War of The Bavarian Succession - Diplomacy - Interested Parties

Interested Parties

Prussia also expressed an interest in the disposition of the duchy. Count Karl-Wilhelm Finck von Finckenstein, First Minister (or prime minister) for Frederick the Great, believed that any Austrian acquisition in Bavaria would shift the balance of power in the Holy Roman Empire, diminishing Prussia's influence. Prussia's recent gains had been hard-won. Thirty years earlier, Frederick had engaged in protracted wars in Silesia and Bohemia, resulting in Prussia's annexation of most of Silesia. In the Silesian wars and the Seven Years War, he had earned a new, if grudging, respect for his kingdom's military and diplomatic prowess from the European power-states of France, Russia, Britain and Austria. To protect Prussia's status and territory, Finck and Frederick constructed an alliance with the Electorate of Saxony, ostensibly to defend the rights of Charles II August, Duke of Zweibrücken, Charles Theodore's heir presumptive.

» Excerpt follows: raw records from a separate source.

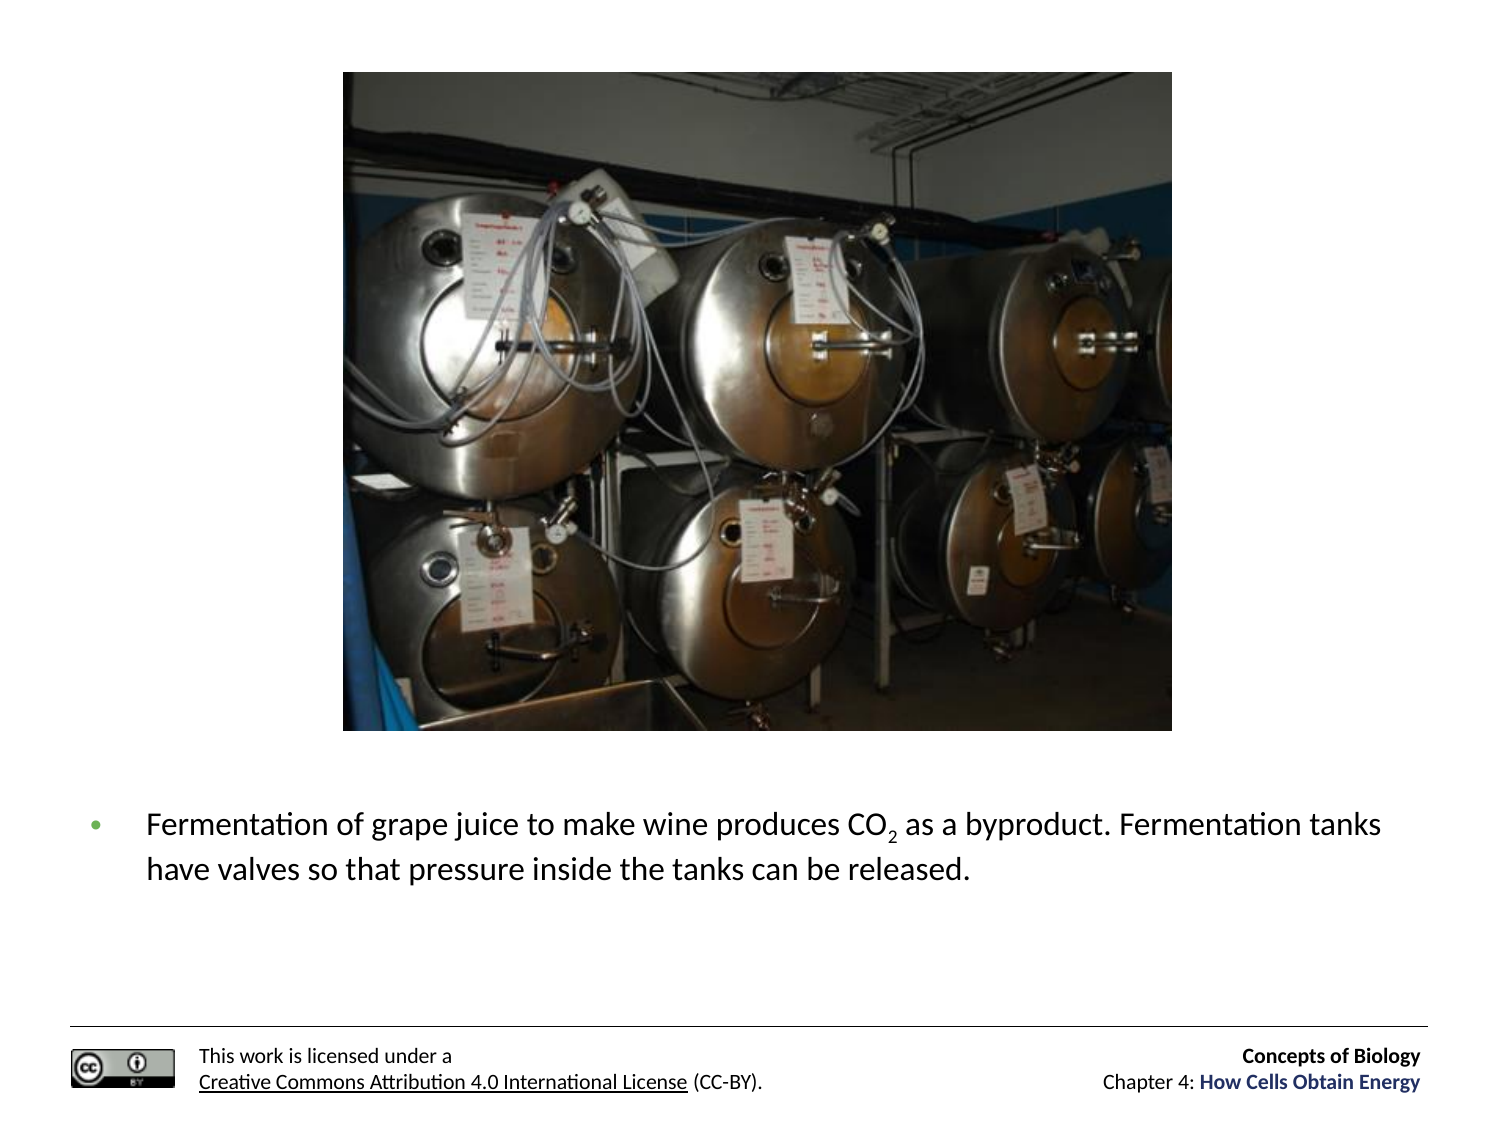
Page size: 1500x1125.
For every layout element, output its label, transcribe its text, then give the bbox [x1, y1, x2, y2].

picture [0, 72, 1500, 731]
picture [71, 1049, 175, 1088]
list Fermentation of grape juice to make wine produces CO2 as a byproduct. Fermentation tanks have valves so that pressure inside the tanks can be released. [75, 794, 1398, 986]
picture [393, 718, 400, 725]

Although equally interested in maintaining its influence among the German states, France had a double problem. As a supporter of the rebellious British colonies in North America, it was in France's interest to avoid a continental engagement. France could do more damage to the British in North America than in Europe. The diplomatic realignment in 1756 had overthrown 200 years of French foreign policy that united the French Crown and the French populace against the House of Habsburg, arguably bringing to France massive territorial gains in repeated wars with Habsburg Austria and Habsburg Spain. A reversal of this policy in 1756 tied French foreign policy in Europe to Vienna. Despite this restructuring, there existed in the French Court at Versailles, and in France generally, a strong anti-Austrian sentiment. The diplomatic revolution of 1756, sealed in 1770 with the personal union (the diplomatic term for marriage) of Louis, the Dauphin of Viennois, and the Austrian Archduchess Marie Antoinette, was considered both a political and matrimonial mésalliance in the eyes of many Frenchmen. It flew in the face of 200 years of French foreign policy, in which the central axiom "had been hostility to the House of Habsburg." The French foreign minister, Charles Gravier, comte de Vergennes, maintained deep-seated hostility to the Austrians that pre-dated the alliance of 1756. He had not approved of the shift of France's traditional bonds, and considered the Austrians untrustworthy. He managed to extricate France from immediate military obligations to Austria by 1778.